### Assignment:
Rewrite the page text in all the rows below, swapping "furnaces" for "boilers" and changing nothing else. Leave the pictures out of your answer.

### Supplied data:
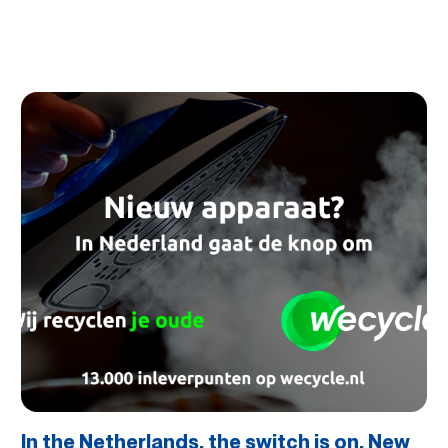
In the Netherlands, the switch is on. New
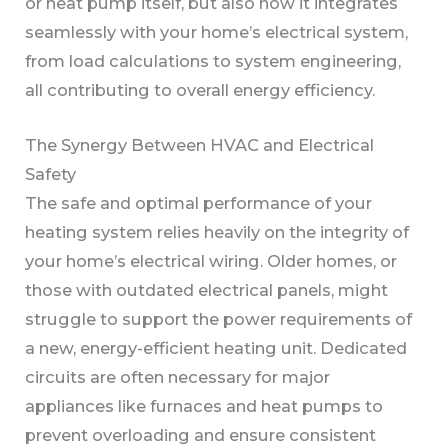
or heat pump itself, but also how it integrates
seamlessly with your home’s electrical system,
from load calculations to system engineering,
all contributing to overall energy efficiency.
The Synergy Between HVAC and Electrical
Safety
The safe and optimal performance of your
heating system relies heavily on the integrity of
your home’s electrical wiring. Older homes, or
those with outdated electrical panels, might
struggle to support the power requirements of
a new, energy-efficient heating unit. Dedicated
circuits are often necessary for major
appliances like furnaces and heat pumps to
prevent overloading and ensure consistent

### Answer box:
In the Netherlands, the switch is on. New
or heat pump itself, but also how it integrates
seamlessly with your home’s electrical system,
from load calculations to system engineering,
all contributing to overall energy efficiency.
The Synergy Between HVAC and Electrical
Safety
The safe and optimal performance of your
heating system relies heavily on the integrity of
your home’s electrical wiring. Older homes, or
those with outdated electrical panels, might
struggle to support the power requirements of
a new, energy-efficient heating unit. Dedicated
circuits are often necessary for major
appliances like boilers and heat pumps to
prevent overloading and ensure consistent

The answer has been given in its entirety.